Вера Герасимовна даже подскочила на стуле:
- Я её много раз видела по телевизору и прямо скажу - есть что-то зловещее в её взгляде. И улыбается она зловеще! А муж её, говорят, организовал финансовую пирамиду и обобрал пенсионеров. Семейка Адамс, одним словом.
- Алла Леонидовна женщина очень умная, - сказал Самоваров. - Невозможно понять, причастна ли она к этому делу. Однако именно она познакомила Андрея Андреевича с Витей Фроловым на каких-то своих психологических посиделках. Такие мероприятия, по её словам, избавляют людей от навязчивых состояний. Они подошли друг другу: Витя был навязчиво добр, Андрея Андреевича навязчиво тошнило от страха. Ему пришло в голову использовать доброго больного человека для своих дел…

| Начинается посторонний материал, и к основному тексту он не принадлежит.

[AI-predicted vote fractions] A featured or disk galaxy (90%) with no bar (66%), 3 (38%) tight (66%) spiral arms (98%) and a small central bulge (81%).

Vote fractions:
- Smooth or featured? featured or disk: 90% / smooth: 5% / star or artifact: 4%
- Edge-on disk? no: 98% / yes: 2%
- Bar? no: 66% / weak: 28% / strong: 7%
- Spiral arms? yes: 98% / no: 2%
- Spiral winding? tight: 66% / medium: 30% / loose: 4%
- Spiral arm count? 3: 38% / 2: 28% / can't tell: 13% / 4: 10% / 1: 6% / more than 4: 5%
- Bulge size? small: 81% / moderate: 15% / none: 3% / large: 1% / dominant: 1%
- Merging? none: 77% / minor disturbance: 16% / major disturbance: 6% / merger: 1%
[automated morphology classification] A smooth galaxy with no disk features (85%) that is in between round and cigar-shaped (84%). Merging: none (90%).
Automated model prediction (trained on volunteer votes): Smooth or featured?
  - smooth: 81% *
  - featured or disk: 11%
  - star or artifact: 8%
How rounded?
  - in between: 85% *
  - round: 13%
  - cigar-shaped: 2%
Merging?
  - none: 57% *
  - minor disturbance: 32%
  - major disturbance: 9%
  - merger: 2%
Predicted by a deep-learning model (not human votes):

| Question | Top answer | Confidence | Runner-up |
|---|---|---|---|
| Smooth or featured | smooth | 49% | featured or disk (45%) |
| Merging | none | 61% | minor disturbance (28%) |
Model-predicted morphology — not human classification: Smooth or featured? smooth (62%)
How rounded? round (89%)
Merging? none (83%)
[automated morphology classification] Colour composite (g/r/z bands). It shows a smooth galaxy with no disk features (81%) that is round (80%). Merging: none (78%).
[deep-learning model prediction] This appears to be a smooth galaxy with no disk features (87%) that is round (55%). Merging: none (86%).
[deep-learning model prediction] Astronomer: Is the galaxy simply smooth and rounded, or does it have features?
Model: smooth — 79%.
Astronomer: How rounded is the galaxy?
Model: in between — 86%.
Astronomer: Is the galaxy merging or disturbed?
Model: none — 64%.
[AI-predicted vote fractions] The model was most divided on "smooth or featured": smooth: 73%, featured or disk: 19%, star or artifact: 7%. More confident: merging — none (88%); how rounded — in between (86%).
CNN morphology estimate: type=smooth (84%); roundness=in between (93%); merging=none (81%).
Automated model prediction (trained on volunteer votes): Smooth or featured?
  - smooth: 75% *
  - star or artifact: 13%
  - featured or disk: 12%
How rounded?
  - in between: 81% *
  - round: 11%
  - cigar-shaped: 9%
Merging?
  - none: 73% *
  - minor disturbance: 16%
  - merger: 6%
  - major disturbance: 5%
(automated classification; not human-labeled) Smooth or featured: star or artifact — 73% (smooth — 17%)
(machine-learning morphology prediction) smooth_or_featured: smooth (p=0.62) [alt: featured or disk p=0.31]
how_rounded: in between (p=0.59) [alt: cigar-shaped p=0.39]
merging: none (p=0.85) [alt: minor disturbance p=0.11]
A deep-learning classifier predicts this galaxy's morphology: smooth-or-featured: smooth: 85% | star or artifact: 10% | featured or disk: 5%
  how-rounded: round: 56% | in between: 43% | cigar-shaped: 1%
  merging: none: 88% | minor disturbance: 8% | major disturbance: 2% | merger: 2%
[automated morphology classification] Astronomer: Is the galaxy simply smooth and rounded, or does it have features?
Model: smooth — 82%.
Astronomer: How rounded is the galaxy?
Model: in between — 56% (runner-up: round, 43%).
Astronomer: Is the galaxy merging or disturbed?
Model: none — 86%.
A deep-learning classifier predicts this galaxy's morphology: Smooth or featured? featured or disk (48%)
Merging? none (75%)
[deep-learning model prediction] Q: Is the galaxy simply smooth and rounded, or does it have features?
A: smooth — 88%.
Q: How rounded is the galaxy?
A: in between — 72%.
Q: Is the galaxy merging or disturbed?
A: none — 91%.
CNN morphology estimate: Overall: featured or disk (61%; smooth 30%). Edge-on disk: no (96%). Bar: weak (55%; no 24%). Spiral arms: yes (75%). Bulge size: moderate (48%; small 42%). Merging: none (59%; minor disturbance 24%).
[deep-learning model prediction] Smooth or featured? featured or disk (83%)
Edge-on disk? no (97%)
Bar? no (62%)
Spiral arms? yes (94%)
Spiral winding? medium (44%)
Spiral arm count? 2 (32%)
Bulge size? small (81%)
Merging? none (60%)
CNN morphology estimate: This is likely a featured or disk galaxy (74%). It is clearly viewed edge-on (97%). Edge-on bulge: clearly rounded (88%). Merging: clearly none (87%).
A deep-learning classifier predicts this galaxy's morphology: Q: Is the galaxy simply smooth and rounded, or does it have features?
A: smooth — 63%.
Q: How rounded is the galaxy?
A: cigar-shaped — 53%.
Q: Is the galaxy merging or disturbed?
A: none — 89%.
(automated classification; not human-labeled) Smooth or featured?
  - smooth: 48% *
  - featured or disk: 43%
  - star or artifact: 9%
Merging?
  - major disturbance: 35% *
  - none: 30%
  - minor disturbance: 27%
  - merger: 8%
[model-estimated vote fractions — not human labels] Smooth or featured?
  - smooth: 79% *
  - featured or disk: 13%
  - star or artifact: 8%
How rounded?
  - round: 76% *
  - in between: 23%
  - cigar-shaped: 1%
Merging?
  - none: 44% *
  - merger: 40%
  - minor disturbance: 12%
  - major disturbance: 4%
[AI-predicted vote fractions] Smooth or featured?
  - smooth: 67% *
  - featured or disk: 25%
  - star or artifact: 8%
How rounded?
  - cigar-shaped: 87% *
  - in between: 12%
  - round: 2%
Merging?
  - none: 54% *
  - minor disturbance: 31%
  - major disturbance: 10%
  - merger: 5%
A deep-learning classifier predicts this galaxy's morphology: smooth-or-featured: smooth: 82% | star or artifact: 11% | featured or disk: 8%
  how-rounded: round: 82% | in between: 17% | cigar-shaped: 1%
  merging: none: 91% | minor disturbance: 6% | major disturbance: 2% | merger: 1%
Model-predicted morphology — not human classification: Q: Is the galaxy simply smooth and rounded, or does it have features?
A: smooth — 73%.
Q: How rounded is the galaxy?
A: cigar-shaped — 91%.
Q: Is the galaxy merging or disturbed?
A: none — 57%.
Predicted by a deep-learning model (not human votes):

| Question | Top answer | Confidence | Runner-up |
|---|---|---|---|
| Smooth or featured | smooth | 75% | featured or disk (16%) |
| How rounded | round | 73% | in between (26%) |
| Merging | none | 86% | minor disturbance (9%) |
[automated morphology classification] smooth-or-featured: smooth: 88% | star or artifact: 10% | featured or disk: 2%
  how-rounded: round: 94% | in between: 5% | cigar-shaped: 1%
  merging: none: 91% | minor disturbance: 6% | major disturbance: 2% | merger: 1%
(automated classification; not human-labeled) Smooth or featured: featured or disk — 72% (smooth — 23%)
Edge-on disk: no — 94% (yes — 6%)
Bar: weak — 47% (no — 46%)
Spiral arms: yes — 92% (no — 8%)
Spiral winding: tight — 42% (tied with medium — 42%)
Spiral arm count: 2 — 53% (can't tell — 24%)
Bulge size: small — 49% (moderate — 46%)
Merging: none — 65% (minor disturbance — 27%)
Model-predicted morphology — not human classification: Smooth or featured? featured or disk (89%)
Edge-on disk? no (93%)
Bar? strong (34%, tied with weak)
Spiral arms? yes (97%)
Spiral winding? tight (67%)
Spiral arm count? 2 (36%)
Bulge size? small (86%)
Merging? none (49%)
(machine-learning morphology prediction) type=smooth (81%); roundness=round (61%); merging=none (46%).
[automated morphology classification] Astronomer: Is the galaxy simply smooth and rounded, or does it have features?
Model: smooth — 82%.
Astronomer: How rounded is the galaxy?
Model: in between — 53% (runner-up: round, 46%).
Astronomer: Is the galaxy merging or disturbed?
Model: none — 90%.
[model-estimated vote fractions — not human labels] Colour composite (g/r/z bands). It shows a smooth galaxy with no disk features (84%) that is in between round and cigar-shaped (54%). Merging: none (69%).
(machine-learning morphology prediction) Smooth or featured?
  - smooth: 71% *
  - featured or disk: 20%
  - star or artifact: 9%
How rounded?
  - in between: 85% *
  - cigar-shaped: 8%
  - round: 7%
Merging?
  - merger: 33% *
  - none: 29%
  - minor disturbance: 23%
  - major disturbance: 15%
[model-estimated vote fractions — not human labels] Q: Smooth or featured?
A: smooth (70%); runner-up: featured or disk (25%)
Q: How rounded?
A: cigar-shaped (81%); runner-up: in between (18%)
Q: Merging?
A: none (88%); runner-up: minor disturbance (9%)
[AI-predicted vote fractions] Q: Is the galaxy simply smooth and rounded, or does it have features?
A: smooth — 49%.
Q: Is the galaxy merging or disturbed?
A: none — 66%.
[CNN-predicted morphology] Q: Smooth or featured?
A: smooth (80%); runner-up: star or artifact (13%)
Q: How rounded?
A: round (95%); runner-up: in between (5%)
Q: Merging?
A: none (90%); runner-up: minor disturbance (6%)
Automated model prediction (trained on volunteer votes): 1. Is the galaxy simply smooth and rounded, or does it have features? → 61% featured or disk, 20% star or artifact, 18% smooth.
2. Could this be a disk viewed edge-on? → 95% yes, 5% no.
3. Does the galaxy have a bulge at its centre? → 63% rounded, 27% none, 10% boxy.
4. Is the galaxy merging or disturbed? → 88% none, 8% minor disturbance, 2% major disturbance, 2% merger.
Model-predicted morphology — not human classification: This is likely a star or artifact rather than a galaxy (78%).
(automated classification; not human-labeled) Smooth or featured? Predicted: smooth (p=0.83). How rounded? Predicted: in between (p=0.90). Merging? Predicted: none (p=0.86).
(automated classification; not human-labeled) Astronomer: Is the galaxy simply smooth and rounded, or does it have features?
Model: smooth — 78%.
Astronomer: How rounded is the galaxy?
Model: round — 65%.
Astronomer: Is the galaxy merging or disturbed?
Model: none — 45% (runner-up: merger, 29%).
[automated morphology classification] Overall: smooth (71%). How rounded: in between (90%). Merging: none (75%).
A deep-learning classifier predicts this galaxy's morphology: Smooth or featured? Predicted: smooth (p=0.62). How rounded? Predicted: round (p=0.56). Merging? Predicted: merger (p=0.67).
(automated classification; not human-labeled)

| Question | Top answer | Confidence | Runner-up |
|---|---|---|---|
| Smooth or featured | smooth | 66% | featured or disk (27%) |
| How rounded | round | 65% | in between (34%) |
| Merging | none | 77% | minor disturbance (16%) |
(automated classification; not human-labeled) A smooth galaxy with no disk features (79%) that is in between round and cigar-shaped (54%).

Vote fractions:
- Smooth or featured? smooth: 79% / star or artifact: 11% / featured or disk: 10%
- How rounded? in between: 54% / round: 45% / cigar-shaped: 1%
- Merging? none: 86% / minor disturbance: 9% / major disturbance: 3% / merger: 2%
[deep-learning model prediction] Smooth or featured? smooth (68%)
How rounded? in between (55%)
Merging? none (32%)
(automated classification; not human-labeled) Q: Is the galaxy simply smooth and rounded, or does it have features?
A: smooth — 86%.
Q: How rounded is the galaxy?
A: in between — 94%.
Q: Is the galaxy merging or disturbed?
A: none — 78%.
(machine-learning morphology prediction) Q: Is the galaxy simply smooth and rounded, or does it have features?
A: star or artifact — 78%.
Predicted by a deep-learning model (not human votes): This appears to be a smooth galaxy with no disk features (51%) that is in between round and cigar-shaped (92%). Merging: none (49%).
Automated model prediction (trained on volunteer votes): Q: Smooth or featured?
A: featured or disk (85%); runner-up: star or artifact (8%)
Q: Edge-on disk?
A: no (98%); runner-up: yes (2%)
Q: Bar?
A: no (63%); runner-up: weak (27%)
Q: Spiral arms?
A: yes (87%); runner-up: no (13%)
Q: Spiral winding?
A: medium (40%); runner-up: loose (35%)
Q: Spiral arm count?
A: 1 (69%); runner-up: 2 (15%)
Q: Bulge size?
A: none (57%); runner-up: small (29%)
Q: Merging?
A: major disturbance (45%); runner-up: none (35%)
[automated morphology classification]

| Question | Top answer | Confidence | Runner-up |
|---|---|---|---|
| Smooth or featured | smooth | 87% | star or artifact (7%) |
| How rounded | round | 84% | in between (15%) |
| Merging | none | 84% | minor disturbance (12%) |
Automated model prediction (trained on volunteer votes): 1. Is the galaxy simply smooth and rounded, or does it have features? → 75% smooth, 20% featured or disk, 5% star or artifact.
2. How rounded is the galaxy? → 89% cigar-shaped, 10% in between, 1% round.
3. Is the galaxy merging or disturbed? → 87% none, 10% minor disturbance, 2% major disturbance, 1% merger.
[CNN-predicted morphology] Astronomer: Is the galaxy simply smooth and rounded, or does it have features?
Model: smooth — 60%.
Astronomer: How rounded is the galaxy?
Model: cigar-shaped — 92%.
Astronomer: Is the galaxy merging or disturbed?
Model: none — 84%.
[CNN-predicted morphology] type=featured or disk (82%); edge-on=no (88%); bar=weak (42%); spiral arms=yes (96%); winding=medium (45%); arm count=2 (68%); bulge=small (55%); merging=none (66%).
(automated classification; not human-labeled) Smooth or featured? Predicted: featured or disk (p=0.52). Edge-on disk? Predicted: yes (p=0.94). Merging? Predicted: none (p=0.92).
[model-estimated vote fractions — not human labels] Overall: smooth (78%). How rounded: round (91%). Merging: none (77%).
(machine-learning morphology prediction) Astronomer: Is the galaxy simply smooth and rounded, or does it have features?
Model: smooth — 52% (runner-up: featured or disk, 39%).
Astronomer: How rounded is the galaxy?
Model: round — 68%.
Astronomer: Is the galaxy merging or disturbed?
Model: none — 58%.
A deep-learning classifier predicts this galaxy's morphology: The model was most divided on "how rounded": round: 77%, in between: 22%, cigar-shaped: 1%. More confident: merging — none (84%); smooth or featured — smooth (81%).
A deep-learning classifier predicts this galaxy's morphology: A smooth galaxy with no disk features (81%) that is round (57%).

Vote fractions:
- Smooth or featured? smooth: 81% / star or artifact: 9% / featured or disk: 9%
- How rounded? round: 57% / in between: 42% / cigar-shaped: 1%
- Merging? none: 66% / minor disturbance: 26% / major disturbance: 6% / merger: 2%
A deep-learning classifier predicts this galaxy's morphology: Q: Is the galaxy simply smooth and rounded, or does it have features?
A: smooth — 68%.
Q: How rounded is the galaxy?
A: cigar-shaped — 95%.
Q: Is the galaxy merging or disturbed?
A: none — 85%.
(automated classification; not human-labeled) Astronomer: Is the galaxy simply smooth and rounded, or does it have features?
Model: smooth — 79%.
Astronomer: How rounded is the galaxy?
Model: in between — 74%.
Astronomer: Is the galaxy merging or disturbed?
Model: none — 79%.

- А в милиции добились правды? Или это тайна следствия, и ты сам ничего не знаешь и нам не скажешь? - вступила в разговор Настя.
- Тайна, конечно. Но я вам её открою, потому что она совсем неинтересная. Андрей Андреевич заявил, что он к убийствам Витю не подстрекал. Почему все убийства пошли на пользу именно ему, не ведает. Стечение обстоятельств, и всё тут! Вывернулся.
- А Витя что говорит?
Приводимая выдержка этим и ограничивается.